More good news for the industry is that pipelines are maturing, with more
products making it to late-stage clinical trials. Canadian biotechs have often
gone public prematurely and then struggled to survive; this welcome maturation
is leading companies to delay their public offerings. "By remaining private
longer, some companies going public are only a few years away from product
approvals and revenues. This makes them much more attractive to the public
markets and better positioned to command significantly higher values from
pharmaceutical and large biotech partners. Companies are also maintaining more
control over their products, which should result in much higher long-term
revenues," said Mr. Budd.
Private companies in the U.S. and Europe were acquired for significant
premiums in 2006, some even crossing the 100% threshold; Canadian public and
private companies have not benefited from this trend. The report finds that
pipelines of many companies are simply too "early stage" to attract interest
from large foreign buyers.
"Fundamental drivers point to big pharma continuing to look for
significant acquisitions in the years ahead, so Canadian companies must think
strategically about positioning themselves for M&A exits," said Mr. Budd.
"Companies will need to identify market trends over their expected exit
horizon, find buyers where there may be a strategic fit, and develop their
business plans with these trends and buyers in mind."
Furthermore, financing for less mature public companies and most private
companies, especially those that require seed and early-stage funding,
continues to be a significant challenge. With the growing number of products
in late-stage clinical trials and products expecting regulatory approval in
2007, a number of positive results could increase investor interest in the
sector and create a substantial increase in market values.
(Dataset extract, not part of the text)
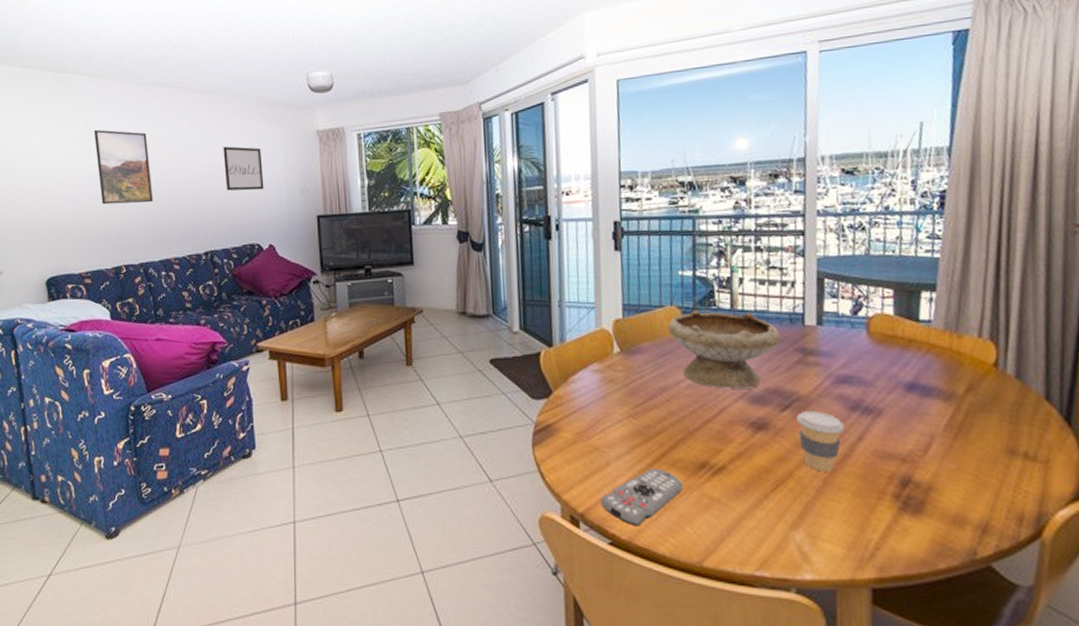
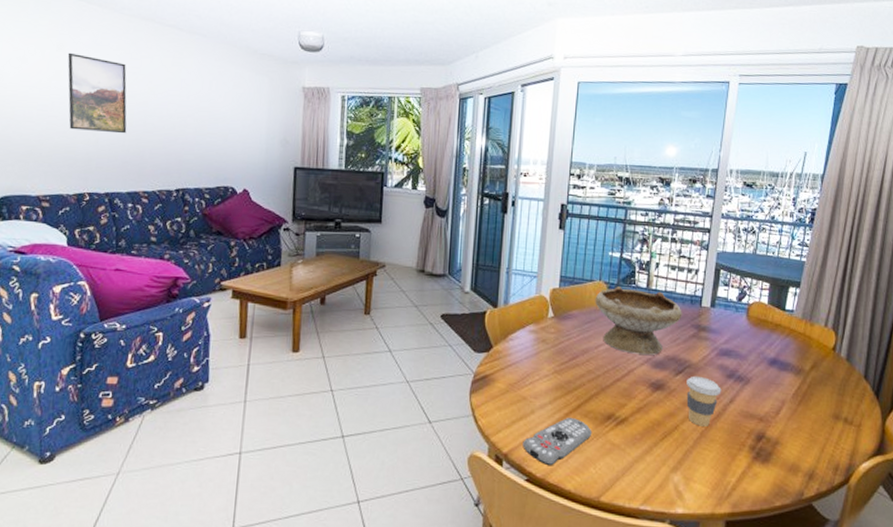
wall art: present [223,146,264,191] -> none [205,89,245,136]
There is a danger,
however, if a number of clinical failures occur in 2007: it could have a
devastating impact on access to the capital of early-stage private and public
companies. "The Canadian biotech industry desperately needs new sources of
early stage and seed funding. Encouraging seed funding for start-up companies
and making adjustments to the current tax credit system could prove to be the
much-needed boost the sector craves," said Mr. Budd.
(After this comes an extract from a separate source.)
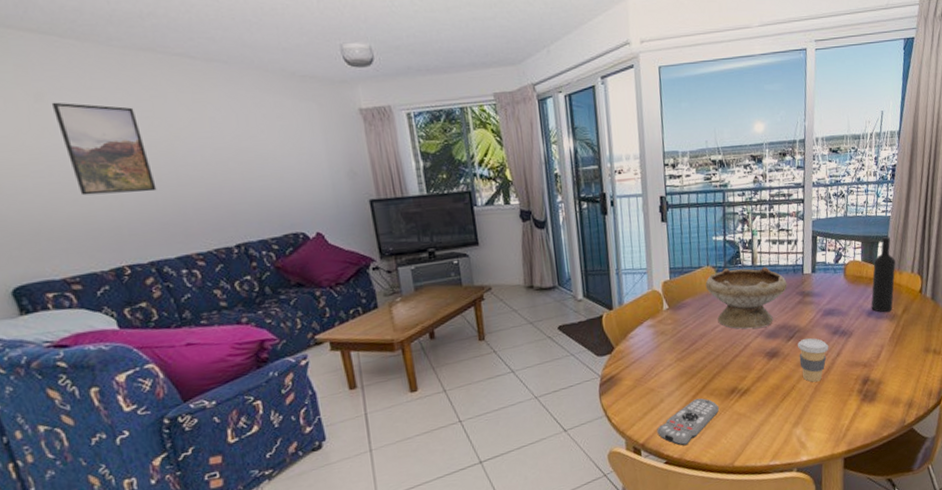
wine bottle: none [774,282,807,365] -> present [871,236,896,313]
Other Canadian highlights from the report include:
- Total research and development spending increased four percent and is
approaching the $900 million mark.
- There was a two percent decline in market capitalization in 2006 -
from $13.2 billion to $12.9 billion - showing a lacklustre
performance compared to other industries.
- For the first time, Canada had two equity financings of over
C$100 million in a single year.
- Global public company revenues grew by robust double-digit rates and
crossed the $70 billion threshold for the first time. Double-digit
revenue growth was achieved in Canada (22%), the U.S. (14%) and in
- Net losses of publicly traded companies fell by 37% in Europe and 43%
in Canada, creating momentum toward profitability. While the U.S.
sector saw increased net losses, this was due primarily to large
transaction-related charges in a year of unprecedented deal activity;
in the absence of these, the U.S. industry would have been profitable
in aggregate for the first time, and the global industry would have
had its lowest net-loss ever.
- Canadian companies were very active in acquiring U.S. and other
foreign companies; this trend was driven, in part, by the
strengthening of the Canadian dollar in recent years, which has made
foreign targets considerably more affordable for Canadian buyers,
while making Canadian targets more expensive to foreign acquirers.